### TEXT SHOWN
Content starts

Miscellaneous Product Sales – Miscellaneous products are products produced and sold that do not meet the criteria defined for other revenue categories.  For the nine months ended September 30, 2010 miscellaneous sales increased by 15% over the same period in 2009.  The increase in sales relates to a large contract to manufacture, ship and install 18 specialty buildings at the Marine Corps facility at Camp Lejeune, NC.  In addition, in the most recent period, Company produced steam tunnels for two universities in Northern Virginia.

Shipping and Installation – Shipping and installation revenue decreased by $1,823,719, or 45%, for the nine months ended September 30, 2010 compared to the same period in 2009 due primarily to the shipping schedule for Soundwall panels manufactured early in 2010 which will start shipping in the fourth quarter of 2010.  In addition, the Company is currently producing less architectural wall panels which require installation as opposed to Soundwall panels which normally do not require installation by the Company.  Shipping and installation revenue is expected to remain below 2009 levels for the remainder of 2010.

Barrier Rentals – Barrier rentals were down significantly for the nine months ended September 30, 2010 compared to 2009, primarily due to the rental of barrier for the Presidential Inauguration in January 2009.  Management believes that barrier rentals will remain at the current levels for the remainder of the 2010.

Royalty Income – Royalty revenue increased slightly for the nine months ended September 30, 2010 as a result of increased sales of Barrier by our licensees and the addition of three new licensees in 2010.  The new licenses were for Barrier products, Slenderwall™ panels and Easi-Set® and Easi-Span® Buildings.

Cost of Goods Sold – Total cost of goods sold for the nine months ended September 30, 2010 was $16,100,316, a decrease of $588,012, or 4%, from $16,888,328 for the same period in 2009.  Total cost of goods sold, as a percentage of total revenue, not including royalties, increased to 74% for the nine months ended September 30, 2010 from 73% for the same period in 2009.  The increase in cost of goods sold as a percentage of total revenue, excluding royalties, was primarily attributable to the change in product mix and a decrease in sales for the period.  The Company continues to focus on improving production processes in 2010.

Content ends

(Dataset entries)

Content starts

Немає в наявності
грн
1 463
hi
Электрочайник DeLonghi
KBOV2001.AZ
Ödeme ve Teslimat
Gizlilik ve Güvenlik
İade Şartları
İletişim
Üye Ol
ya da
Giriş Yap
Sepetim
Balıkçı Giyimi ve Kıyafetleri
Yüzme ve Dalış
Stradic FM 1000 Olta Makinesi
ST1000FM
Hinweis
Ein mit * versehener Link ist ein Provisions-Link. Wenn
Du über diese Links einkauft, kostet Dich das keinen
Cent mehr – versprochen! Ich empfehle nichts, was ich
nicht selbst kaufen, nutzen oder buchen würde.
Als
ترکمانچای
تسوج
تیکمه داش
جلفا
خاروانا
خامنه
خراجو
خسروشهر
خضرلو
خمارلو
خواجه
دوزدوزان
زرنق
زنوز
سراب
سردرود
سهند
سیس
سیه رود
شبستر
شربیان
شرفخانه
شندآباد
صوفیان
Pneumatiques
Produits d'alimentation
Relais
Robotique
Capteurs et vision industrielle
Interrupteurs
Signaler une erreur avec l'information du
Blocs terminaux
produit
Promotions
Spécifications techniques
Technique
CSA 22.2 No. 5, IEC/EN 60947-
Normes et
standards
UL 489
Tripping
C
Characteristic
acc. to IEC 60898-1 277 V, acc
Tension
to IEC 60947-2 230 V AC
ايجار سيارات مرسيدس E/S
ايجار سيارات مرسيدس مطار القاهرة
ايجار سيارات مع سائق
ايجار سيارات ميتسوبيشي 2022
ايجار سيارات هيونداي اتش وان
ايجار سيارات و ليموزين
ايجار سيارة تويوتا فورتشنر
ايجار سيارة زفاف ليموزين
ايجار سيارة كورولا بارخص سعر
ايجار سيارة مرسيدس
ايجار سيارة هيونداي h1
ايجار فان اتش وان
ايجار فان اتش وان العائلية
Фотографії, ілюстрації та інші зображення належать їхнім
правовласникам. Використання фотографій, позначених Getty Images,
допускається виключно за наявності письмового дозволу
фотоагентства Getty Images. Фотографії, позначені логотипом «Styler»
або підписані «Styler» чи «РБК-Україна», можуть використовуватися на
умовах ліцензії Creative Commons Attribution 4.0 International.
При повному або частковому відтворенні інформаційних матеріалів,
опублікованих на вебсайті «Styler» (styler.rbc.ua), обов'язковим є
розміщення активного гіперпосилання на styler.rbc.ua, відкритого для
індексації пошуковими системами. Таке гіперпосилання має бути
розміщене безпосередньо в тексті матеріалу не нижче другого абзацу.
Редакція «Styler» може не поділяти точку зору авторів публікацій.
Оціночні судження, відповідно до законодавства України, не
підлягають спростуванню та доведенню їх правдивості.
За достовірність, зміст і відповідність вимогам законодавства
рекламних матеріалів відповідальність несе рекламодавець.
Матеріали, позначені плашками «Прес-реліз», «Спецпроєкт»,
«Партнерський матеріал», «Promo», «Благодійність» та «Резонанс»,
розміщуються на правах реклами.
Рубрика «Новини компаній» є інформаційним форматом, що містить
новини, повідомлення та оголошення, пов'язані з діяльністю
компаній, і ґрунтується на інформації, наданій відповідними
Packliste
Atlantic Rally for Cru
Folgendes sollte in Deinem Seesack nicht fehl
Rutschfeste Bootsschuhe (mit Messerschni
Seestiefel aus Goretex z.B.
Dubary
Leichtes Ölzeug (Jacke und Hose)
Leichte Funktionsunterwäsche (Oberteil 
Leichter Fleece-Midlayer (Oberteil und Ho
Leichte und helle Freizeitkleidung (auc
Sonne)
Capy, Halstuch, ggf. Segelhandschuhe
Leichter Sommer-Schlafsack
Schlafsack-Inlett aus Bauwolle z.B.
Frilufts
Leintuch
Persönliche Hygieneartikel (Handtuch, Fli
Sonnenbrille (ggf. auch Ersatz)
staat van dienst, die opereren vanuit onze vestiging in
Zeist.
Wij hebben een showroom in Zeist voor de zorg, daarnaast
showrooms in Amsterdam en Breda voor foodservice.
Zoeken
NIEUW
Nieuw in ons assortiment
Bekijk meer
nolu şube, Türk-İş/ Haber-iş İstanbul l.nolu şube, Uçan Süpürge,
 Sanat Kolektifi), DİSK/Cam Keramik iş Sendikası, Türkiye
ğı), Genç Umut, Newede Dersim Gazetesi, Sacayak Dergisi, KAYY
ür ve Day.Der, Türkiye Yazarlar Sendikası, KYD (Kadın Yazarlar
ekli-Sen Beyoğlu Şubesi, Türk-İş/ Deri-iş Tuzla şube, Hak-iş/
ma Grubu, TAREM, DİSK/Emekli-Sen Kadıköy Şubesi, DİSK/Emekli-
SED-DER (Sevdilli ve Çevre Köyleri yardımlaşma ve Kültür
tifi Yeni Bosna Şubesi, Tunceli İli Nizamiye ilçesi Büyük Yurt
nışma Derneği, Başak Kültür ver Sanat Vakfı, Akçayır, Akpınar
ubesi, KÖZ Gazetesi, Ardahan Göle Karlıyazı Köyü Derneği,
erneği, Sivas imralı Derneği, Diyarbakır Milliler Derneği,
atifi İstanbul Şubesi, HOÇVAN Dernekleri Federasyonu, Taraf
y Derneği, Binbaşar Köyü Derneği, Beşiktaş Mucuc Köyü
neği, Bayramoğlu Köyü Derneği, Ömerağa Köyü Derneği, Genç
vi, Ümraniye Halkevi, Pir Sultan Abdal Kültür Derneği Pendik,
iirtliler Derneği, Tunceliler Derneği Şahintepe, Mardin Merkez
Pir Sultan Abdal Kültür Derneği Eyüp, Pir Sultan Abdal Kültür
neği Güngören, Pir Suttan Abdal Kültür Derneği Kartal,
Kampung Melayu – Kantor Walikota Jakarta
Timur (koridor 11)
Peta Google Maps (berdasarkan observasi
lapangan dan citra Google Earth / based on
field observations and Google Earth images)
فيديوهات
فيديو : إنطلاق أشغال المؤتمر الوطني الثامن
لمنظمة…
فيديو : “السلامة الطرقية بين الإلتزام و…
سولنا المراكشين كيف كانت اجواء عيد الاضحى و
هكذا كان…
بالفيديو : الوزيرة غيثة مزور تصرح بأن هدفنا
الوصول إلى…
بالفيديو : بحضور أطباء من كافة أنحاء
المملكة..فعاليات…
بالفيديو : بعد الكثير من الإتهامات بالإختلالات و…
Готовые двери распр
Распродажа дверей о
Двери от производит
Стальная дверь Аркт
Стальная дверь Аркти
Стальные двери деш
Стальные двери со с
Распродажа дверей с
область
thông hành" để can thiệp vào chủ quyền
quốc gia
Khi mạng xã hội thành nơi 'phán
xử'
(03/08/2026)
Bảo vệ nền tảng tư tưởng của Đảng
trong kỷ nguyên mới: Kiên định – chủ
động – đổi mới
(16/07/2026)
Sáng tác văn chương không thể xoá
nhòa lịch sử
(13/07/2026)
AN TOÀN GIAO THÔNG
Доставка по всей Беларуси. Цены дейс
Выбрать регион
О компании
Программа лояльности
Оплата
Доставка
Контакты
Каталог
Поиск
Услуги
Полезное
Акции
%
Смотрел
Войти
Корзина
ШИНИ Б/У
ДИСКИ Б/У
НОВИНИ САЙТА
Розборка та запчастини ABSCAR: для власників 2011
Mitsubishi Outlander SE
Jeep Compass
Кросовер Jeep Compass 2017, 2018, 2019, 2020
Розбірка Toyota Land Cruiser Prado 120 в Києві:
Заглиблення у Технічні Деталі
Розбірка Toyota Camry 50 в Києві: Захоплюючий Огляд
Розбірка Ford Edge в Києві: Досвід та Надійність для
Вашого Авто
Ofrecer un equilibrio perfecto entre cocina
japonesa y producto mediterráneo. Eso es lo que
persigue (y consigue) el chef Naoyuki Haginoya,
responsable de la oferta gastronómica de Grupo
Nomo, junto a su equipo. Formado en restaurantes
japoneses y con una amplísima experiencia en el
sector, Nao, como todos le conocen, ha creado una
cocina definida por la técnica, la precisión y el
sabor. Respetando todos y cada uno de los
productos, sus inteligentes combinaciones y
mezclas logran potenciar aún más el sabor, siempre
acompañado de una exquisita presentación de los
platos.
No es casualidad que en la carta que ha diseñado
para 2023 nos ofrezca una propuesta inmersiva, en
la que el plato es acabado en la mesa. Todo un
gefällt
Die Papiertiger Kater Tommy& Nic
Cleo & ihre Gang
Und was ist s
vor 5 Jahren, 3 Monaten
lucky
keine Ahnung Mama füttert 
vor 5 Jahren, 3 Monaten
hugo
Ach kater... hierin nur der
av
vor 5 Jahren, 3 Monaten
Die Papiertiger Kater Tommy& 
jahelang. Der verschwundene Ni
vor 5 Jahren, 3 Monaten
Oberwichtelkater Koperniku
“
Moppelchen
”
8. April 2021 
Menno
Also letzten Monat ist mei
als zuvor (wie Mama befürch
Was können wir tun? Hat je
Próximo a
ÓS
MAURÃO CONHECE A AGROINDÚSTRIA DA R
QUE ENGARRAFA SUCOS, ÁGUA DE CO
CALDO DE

Content ends

### WHAT TO WORK ON
- a) Decide whether each statement agrees with the revenue text above. Give yes or no for each, and quote the words of the text that settle it.
(i) For the nine months ended September 30, 2010, miscellaneous sales were 15% higher than in the same period of 2009.
(ii) Barrier rentals rose for the nine months ended September 30, 2010 compared to 2009.
(iii) Three new licensees were added in 2010.
- b) Collect every line of the records that contains the word "дверь", treating case as significant.

### RESPONSES FOR EACH TASK
- a)
(i) Yes: "For the nine months ended September 30, 2010 miscellaneous sales increased by 15% over the same period in 2009."
(ii) No: "Barrier rentals were down significantly for the nine months ended September 30, 2010 compared to 2009"
(iii) Yes: "the addition of three new licensees in 2010"

- b)
Стальная дверь Аркт
Стальная дверь Аркти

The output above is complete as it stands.